Retrocesso legislativo

Ayrumã argumentou que a lei 14.701/23 “assim como a barragem que inundou o meu território tradicional na década de 80, torna irreparáveis danos territoriais e ambientais na história dos povos indígenas do Brasil”, abrindo caminho para novas violações e impedindo que novas gerações construam memórias coletivas saudáveis.

"Eu fui uma dessas crianças que não pude viver e consolidar a minha convivência comunitária junto com as demais gerações do meu povo, porque o meu território tradicional foi inundado e não há reparação capaz de nos devolver um local tão profundo, tradicional, como é o nosso território", relatou.

A advogada destacou ainda o papel do Supremo como guardião da Constituição e responsável pela proteção de minorias vulnerabilizadas. Recordou que o RE 1.017.365, que originou o Tema 1.031, foi amplamente debatido com participação dos povos indígenas e resultou no afastamento do marco temporal, reconhecendo os direitos originários como cláusula pétrea da CF.

Impactos sobre crianças e adolescentes

A manifestação dedicou atenção especial aos efeitos da perda territorial sobre a infância indígena — tanto no bem-estar psicológico quanto na reprodução cultural e física das comunidades.

"A lei traz retrocessos que comprometem a identidade cultural das crianças e adolescentes, a reprodução física dos nossos povos, a nossa perspectiva de vida e de enxergar o futuro. A insegurança que é infundada, que foi imposta sobre os nossos territórios, abala gravemente o bem-estar psicossocial dessas crianças, minando sua autoestima e seu senso de pertencimento." 

Ayrumã mencionou dados do Núcleo Ciência pela Infância, segundo os quais a taxa de mortalidade entre crianças indígenas de até quatro anos é mais que o dobro da observada na população não indígena.

Sustentou que a proteção da infância é indissociável da proteção das terras indígenas, citando o Comentário Geral 26 do Comitê dos Direitos da Criança da ONU, que afirma não ser possível garantir direitos das crianças quando se negligencia seu vínculo originário com o território.

“Dívida impagável” 

Em suas considerações finais, a advogada evocou voto da ministra Cármen Lúcia no julgamento do RE 1.017.365, ressaltando a necessidade de reconhecer a “impagável dívida que a sociedade brasileira tem com os povos indígenas”.

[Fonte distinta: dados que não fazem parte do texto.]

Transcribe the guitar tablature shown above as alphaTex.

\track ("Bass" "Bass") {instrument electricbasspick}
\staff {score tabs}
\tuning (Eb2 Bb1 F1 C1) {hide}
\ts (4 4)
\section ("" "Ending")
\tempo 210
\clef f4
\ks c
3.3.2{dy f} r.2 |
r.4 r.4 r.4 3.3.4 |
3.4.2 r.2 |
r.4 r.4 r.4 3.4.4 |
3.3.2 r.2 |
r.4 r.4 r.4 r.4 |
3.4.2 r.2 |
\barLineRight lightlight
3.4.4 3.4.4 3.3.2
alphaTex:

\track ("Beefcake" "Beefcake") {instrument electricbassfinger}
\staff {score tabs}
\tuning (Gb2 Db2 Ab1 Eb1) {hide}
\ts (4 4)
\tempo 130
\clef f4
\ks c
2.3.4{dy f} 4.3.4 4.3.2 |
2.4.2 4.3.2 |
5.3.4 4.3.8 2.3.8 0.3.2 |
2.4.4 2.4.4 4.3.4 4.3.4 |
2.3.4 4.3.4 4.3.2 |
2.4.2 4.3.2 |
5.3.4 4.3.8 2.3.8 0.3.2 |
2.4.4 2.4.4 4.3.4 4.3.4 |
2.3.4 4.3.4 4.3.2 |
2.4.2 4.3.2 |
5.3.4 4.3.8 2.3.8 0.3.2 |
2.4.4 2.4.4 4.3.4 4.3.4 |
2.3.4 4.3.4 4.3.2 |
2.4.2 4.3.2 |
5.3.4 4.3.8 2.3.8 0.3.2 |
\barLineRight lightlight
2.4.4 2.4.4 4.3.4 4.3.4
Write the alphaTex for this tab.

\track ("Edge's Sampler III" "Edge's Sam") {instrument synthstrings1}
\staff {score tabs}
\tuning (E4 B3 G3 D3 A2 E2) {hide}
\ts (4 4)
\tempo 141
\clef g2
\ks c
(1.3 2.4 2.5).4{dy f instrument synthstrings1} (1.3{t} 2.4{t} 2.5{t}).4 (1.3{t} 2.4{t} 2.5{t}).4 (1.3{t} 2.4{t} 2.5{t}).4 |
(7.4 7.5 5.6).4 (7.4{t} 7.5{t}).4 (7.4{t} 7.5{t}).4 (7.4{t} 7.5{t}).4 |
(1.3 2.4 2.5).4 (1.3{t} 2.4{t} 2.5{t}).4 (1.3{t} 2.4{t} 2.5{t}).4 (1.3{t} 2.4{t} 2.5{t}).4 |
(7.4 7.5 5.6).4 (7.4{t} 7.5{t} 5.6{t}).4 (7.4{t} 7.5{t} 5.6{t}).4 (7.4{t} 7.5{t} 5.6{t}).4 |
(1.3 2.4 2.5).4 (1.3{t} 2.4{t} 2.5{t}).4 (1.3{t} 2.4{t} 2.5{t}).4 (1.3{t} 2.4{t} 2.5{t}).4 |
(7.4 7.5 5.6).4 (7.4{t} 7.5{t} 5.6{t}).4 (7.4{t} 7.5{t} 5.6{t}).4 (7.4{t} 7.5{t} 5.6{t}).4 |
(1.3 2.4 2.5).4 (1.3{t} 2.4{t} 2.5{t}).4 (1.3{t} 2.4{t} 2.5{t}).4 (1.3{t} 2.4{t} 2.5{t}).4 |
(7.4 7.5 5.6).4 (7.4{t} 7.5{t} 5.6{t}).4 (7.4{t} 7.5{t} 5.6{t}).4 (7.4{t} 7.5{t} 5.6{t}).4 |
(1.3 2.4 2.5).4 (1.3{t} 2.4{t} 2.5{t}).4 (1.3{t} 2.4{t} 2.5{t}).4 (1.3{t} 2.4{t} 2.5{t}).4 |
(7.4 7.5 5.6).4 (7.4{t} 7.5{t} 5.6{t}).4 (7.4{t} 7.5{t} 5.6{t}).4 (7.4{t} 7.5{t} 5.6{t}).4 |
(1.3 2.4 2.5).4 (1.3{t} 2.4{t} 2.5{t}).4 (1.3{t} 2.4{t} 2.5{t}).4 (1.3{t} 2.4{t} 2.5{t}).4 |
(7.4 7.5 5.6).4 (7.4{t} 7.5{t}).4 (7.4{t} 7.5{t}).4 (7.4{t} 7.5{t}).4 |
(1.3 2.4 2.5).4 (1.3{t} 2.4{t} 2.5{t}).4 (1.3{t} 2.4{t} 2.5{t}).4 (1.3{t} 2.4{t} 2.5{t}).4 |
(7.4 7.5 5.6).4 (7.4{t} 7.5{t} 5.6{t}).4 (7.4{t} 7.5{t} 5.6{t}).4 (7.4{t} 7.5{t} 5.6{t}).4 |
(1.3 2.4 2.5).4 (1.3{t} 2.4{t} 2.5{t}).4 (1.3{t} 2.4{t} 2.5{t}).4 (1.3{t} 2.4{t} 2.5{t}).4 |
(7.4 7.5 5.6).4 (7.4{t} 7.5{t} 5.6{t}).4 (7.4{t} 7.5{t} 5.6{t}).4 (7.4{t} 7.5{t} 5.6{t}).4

“No nosso país, não é fácil ser indígena. Nos tiraram as terras, os rios, as memórias. Cobiçaram e buscaram, sem cessar, as riquezas das paragens que constituem, para nós, não apenas matéria sujeita a preço, não é isso, mas é o nosso próprio mundo, onde a gente possa existir segundo o nosso próprio bem viver”, afirmou.

Ao concluir, pediu que o STF reconheça a inconstitucionalidade da lei 14.701/23, por representar retrocesso incompatível com os direitos originários assegurados pela Constituição.

Ações em julgamento

Quatro ações discutem a validade da lei que restabeleceu o marco temporal e definiu novas regras para demarcação, uso e gestão de terras indígenas: 

  • ADC 87, proposta por PL, PP e Republicanos, busca o reconhecimento da constitucionalidade integral da lei.
  • ADIn 7.582, ajuizada pela Apib, PSOL e Rede Sustentabilidade, sustenta que a lei representa o maior retrocesso aos direitos indígenas desde a redemocratização.
  • ADIn 7.583, apresentada por PT, PCdoB e PV, também pede que a lei seja declarada inconstitucional.
  • ADIn 7.586, proposta pelo PDT, questiona diversos dispositivos da norma e afirma que a lei viola a CF de maneira frontal ao restabelecer o marco temporal e impor limites que dificultam ou inviabilizam demarcações.